Quem escreve sabe a frase de cor – “a realidade ultrapassa sempre a ficção”. Vemos isso em muitas das histórias que nos entram pela casa adentro. Nas notícias, nas redes sociais, nos relatos pessoais. Nenhuma imaginação é tão poderosa como os factos. O maior terror está na vida real.
“hoje vivemos num mundo em que as pessoas não sabem o que é o medo, porque já não entendem o espanto”
Essas histórias estão em toda a parte. Quem nunca as ouviu? Batem à porta da nossa família, amigos, vizinhos, amigos de amigos. Verdade verdadinha, vizinho, fulano e sicrana, isto e aquilo, veja lá a tragédia. Moravam os dois aqui ao lado, no prédio da frente.

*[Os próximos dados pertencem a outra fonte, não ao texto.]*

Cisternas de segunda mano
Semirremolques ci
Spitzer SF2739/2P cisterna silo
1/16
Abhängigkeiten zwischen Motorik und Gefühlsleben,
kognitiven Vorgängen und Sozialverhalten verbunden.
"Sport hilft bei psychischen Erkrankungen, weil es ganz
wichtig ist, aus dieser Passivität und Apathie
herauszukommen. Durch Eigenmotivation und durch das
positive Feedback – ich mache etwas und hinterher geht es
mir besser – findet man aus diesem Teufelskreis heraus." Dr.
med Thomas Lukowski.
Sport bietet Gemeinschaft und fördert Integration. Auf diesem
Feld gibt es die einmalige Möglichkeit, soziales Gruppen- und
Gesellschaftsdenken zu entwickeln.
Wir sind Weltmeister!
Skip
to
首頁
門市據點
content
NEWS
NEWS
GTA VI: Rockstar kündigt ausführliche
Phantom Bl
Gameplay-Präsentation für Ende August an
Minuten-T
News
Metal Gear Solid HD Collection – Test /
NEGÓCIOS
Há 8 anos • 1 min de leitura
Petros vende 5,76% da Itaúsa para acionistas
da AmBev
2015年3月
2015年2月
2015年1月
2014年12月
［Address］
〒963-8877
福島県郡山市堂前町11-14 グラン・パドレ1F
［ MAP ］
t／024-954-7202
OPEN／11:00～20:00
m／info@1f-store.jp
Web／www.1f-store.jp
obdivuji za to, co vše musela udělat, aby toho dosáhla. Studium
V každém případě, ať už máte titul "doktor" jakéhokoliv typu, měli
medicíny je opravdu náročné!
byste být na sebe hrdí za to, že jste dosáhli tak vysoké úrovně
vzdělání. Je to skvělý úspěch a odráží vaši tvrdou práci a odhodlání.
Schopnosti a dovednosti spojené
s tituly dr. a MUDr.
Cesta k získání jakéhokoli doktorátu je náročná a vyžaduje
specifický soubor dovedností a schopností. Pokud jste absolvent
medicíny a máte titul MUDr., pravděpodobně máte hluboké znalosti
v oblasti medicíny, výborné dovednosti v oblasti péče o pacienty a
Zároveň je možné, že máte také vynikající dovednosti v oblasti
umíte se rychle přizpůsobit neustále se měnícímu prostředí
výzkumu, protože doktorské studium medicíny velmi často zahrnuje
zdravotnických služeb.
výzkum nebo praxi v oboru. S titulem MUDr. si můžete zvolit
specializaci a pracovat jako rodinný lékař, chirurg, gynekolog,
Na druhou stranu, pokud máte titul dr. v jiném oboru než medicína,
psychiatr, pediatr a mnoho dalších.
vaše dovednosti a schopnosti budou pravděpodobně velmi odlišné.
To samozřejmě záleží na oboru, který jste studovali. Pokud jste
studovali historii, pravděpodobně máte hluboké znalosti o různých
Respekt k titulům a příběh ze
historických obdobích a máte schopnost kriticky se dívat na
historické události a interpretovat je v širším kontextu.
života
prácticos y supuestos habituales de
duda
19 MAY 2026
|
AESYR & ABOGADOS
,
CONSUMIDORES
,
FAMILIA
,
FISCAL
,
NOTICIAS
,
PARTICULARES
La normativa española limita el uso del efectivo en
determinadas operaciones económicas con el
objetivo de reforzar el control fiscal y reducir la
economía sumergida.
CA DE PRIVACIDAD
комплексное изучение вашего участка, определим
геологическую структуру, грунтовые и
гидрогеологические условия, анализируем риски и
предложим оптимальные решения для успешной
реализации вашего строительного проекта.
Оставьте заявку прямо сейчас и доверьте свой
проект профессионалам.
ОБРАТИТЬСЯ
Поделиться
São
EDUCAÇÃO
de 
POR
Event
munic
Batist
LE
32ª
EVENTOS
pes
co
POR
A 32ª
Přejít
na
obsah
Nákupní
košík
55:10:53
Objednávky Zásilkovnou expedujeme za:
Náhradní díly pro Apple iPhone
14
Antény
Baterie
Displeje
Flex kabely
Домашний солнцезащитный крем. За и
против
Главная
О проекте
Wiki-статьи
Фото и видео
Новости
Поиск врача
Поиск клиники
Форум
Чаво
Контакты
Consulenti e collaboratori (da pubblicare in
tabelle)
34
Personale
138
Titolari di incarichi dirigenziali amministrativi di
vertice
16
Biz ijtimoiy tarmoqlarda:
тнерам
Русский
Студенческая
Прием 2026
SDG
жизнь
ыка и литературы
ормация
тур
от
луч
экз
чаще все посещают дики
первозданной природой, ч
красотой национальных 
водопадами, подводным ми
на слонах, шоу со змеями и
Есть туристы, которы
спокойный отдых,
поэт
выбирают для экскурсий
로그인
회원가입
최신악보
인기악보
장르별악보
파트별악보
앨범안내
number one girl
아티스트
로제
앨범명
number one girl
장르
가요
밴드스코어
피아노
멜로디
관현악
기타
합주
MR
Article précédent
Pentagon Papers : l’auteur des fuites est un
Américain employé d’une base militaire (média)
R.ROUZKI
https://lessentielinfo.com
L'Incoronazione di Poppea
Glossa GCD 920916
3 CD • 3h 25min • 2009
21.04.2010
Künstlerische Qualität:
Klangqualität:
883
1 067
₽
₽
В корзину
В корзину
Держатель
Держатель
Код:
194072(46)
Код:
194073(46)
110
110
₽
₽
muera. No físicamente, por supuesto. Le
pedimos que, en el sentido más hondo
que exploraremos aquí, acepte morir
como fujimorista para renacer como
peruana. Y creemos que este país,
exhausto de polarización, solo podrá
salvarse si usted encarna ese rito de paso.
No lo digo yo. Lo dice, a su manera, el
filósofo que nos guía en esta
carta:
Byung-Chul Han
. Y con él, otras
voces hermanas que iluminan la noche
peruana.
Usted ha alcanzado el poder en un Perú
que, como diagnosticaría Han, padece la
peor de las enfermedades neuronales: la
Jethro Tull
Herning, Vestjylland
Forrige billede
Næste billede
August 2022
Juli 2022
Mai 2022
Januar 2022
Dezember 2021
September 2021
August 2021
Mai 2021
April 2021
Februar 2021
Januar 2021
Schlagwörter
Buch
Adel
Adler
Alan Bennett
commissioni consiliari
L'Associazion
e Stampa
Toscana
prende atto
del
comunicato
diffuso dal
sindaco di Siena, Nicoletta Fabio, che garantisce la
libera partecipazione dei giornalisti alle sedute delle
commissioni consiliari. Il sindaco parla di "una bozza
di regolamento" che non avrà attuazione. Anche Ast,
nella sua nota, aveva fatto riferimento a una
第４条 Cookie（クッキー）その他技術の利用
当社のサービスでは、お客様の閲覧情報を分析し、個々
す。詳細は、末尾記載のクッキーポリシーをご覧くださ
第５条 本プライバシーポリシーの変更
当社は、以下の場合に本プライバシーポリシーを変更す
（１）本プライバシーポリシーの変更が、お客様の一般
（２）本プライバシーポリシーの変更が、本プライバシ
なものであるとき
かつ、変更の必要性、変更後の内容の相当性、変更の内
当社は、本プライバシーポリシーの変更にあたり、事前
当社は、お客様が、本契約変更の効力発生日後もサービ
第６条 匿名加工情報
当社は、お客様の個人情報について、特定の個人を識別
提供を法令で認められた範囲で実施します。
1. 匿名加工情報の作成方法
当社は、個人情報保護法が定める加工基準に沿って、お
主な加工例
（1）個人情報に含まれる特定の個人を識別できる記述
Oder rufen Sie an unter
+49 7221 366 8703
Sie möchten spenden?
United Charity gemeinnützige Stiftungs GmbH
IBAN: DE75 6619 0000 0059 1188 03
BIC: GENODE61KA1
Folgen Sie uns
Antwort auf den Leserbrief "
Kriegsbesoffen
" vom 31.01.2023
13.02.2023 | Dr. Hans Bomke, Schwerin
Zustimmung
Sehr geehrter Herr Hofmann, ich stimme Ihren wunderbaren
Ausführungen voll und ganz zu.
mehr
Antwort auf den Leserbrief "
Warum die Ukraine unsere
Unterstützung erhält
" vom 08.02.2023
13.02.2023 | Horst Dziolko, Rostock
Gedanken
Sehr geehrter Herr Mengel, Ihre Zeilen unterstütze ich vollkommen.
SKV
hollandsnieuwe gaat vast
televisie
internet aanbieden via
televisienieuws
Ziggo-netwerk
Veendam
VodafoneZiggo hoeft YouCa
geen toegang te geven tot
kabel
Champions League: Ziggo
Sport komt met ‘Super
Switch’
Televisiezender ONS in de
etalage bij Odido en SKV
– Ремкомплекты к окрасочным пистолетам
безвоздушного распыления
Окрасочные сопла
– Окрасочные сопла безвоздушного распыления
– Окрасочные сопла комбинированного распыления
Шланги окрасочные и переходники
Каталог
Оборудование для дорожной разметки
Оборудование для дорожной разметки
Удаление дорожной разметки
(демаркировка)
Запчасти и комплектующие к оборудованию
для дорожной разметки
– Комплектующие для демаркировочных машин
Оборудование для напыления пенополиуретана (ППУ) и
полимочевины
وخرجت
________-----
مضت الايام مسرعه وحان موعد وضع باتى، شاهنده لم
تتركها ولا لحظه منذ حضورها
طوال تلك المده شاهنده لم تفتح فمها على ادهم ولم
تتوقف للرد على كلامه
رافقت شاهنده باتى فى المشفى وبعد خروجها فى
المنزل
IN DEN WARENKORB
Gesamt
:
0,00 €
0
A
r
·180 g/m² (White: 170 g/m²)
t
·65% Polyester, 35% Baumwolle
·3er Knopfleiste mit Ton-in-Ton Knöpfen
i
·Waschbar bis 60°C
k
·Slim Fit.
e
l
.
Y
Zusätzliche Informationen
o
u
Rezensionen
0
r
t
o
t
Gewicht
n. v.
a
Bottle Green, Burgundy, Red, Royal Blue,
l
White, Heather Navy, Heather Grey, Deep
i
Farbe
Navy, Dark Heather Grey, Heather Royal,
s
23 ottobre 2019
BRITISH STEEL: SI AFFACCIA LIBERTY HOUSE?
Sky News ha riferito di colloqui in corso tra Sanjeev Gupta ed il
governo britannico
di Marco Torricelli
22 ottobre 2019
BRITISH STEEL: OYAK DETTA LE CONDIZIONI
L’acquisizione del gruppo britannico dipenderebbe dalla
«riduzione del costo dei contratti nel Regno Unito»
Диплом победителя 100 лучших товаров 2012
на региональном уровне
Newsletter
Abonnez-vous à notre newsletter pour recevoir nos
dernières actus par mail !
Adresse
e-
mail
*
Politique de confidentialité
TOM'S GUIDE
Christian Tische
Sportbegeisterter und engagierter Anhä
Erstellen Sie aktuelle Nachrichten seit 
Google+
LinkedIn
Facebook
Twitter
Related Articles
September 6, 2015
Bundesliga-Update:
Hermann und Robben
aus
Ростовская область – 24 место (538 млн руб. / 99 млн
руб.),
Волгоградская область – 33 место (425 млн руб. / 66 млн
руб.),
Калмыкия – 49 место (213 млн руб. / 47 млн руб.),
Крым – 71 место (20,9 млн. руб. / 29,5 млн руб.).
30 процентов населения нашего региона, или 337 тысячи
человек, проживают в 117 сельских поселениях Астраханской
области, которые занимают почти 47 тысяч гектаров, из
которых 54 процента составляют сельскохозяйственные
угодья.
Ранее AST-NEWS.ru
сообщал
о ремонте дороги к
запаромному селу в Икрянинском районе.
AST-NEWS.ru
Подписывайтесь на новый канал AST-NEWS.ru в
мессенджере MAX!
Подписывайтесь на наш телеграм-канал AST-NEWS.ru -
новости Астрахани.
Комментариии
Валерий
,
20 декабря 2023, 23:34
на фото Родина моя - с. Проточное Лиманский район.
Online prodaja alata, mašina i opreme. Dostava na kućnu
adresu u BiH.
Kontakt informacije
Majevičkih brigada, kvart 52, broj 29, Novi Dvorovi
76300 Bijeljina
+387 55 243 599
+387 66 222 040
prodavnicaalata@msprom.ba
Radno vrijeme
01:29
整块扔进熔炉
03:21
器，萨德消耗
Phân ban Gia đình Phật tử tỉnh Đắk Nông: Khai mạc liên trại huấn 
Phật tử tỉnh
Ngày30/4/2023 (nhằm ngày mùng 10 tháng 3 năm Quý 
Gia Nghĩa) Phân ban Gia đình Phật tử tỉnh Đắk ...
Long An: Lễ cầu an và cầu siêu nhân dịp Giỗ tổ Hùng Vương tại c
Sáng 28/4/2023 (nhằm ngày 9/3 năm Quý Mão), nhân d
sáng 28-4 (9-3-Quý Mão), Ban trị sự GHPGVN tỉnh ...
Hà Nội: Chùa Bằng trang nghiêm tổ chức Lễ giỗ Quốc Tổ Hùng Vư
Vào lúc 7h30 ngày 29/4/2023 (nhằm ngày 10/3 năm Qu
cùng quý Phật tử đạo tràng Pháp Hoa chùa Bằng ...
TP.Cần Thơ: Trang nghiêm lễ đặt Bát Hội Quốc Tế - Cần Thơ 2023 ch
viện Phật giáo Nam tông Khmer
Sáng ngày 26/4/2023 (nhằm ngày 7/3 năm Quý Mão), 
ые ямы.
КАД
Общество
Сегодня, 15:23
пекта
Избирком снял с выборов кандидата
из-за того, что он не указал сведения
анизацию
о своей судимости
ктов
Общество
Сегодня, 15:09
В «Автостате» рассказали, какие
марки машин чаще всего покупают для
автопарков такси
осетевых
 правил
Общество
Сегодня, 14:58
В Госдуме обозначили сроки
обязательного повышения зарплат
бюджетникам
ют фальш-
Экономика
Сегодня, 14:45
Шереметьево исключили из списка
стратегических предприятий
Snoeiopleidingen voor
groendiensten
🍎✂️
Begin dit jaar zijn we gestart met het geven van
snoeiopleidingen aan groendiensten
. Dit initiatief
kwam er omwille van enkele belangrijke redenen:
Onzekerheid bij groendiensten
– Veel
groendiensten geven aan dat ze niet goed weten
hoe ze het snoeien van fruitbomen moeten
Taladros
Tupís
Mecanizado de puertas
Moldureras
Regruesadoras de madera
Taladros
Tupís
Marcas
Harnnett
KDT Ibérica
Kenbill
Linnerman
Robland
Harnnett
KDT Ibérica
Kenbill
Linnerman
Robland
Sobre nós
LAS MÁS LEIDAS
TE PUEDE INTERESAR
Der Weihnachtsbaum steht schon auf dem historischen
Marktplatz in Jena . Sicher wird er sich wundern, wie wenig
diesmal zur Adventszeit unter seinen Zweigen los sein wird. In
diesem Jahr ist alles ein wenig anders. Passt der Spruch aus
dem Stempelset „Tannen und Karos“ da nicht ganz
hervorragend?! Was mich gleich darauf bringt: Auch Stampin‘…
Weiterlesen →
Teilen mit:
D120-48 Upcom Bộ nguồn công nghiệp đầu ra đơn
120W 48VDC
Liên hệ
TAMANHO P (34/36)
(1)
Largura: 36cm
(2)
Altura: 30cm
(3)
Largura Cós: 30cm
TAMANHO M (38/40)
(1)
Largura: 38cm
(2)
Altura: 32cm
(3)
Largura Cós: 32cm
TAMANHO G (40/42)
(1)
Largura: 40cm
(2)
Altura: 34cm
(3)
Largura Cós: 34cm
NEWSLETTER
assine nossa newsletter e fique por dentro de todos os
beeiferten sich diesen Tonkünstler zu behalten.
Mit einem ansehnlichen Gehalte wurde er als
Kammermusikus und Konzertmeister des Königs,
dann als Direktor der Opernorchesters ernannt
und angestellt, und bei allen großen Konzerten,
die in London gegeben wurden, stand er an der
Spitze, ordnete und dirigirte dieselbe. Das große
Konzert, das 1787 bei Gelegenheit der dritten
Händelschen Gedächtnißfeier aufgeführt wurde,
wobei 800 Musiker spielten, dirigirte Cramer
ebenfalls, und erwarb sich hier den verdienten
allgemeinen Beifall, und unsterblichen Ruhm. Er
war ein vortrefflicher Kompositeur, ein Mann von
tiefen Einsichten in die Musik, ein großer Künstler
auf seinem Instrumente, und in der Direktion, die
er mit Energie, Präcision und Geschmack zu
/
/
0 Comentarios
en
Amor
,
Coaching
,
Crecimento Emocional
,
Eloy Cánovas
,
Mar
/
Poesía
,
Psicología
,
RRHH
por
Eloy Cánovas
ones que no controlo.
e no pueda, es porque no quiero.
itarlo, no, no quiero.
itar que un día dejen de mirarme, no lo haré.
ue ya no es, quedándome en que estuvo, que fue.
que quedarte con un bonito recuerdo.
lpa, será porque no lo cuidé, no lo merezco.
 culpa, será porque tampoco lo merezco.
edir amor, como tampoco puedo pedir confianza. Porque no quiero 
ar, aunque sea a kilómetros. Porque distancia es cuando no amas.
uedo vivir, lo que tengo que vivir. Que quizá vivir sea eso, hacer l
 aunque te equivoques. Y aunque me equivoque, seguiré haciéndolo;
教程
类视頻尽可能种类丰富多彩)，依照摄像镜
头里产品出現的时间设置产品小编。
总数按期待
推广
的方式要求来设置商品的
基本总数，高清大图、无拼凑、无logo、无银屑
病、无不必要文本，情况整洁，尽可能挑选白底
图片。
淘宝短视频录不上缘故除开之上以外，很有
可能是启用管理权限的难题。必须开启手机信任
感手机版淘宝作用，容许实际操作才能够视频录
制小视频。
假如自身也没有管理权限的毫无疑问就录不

Mas nessa vida que “dava um filme”, nós nunca conseguimos entrar. Porquê? Porque a realidade ultrapassa sempre a ficção, mas a vida real nunca chega aos calcanhares do cinema. Falta-lhe assombro.
Encontrei a palavra- assombro – num encontro feliz esta semana com um amigo que trabalha precisamente nessa arte: ajudar a compreender a realidade a partir da sua versão ficcionada. O José Carlos Oliveira faz filmes – e ao próximo sobra-lhe esse assombro.
O Zé vive a vida como se fosse um guião e pensa cinematograficamente. Ele não diz, ele filma. É sempre uma delícia vê-lo olhar as mesmas coisas que nós como se estivessem já no ecrã. Assombrados, Zé – disse-me ele, e a RTP já assinou contrato, só falta o ICA. Quero explicar o medo através do cinema.
Respirei fundo, olhei-o nos olhos e a palavra surgiu como um assombro. Lembrei a canção do Sérgio Godinho – “disseram-me um dia Rita (põe-te em guarda) depois do primeiro assombro logo o corpo fica fraco” – e percebi o espanto e a admiração. Depois ele disse-me – hoje vivemos num mundo em que as pessoas não sabem o que é o medo, porque já não entendem o espanto. Repirei ainda mais profundamente. É mesmo verdade. Estaremos todos assombrados?